Questions to ask yourself: You now have a sense of the work and time commitment of serving. Here are some other questions to reflect upon.
- Representing the whole institution: Committee members are asked to operate not as a representative of your constituency (e.g., faculty member, student, etc.), but rather on behalf of the entire school. You will be asked to be open to a variety of candidates, rather than adhering to a preconceived notion of what the best candidates “should” look like. Is that something you are comfortable with?
- Ability to work outside of “normal business hours”: We all know that finding a mutually available time to have dinner with a single friend can be challenging. Now imagine your dinner is not with one friend, but 15. And you need to schedule multiple dinners in the next few months. Well, that is essentially the challenge of scheduling for a search committee. Finding times when everyone is available is tricky! Ask yourself, “Is my life flexible enough that I could attend meetings in the early morning or evening to help ensure meeting times work for everyone on the committee?”
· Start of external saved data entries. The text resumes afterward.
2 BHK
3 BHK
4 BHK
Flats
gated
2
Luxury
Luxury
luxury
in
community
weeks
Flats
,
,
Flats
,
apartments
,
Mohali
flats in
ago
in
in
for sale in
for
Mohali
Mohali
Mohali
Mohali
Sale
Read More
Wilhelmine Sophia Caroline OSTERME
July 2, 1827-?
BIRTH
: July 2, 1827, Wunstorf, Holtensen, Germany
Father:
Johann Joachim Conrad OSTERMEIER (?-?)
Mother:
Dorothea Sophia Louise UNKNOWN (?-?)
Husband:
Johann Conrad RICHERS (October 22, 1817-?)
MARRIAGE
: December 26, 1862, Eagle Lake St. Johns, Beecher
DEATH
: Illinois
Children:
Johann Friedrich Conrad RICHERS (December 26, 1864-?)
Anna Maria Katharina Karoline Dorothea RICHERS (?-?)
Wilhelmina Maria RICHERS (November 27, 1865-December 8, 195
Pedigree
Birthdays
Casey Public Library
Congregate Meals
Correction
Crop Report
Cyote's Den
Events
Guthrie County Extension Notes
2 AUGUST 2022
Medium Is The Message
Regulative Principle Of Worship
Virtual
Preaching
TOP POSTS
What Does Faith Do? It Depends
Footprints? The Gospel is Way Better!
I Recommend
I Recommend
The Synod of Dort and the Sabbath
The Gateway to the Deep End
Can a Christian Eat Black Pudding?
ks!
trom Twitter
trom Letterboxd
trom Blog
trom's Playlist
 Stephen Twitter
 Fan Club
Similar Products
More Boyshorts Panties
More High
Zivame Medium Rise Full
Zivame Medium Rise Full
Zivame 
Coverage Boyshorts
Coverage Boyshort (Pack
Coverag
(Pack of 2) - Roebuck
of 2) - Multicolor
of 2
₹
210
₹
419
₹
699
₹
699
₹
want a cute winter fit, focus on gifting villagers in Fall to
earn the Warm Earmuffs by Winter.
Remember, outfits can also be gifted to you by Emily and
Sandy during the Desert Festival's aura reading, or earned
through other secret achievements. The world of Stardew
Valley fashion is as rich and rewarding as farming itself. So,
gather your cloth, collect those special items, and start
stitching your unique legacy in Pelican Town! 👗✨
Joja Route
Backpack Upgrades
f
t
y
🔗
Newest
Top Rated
- Ability to shift previously unshiftable commitments: We already discussed the difficulty of scheduling. If you are a faculty member, are you willing or able to get coverage for a few classes this semester? If you are a student, are you able to miss a few classes?
- Overall time commitment: A simple question: do you have the bandwidth to dedicate this much time to service this semester?
- Confidentiality: Different schools and searches will operate with different levels of confidentiality. Sometimes, a search is confidential until a finalist is announced. Regardless of the level, is the search operating with a level of confidentiality you can support, and can you maintain this confidentiality not only during the active part of the search but in perpetuity?
In short, joining a search committee is a fantastic opportunity to meet new colleagues, learn about the perspectives other constituencies hold on your institution’s direction, and engage with wonderful candidates who will have innovative ideas and best practices to share. Committee members also often find unexpected connections, both personal and professional. For example, students might get to meet a board member who has a connection to a well-suited internship, or a faculty member may learn from a staff member about a previously unknown useful college resource. However, serving as a committee member is a significant commitment and one that will ask you to be flexible in potentially challenging ways. If life at this moment has you already spread thin, this might not be the moment to serve. But if you have some space for an intense but time-bound commitment, it will very likely be a richly rewarding experience.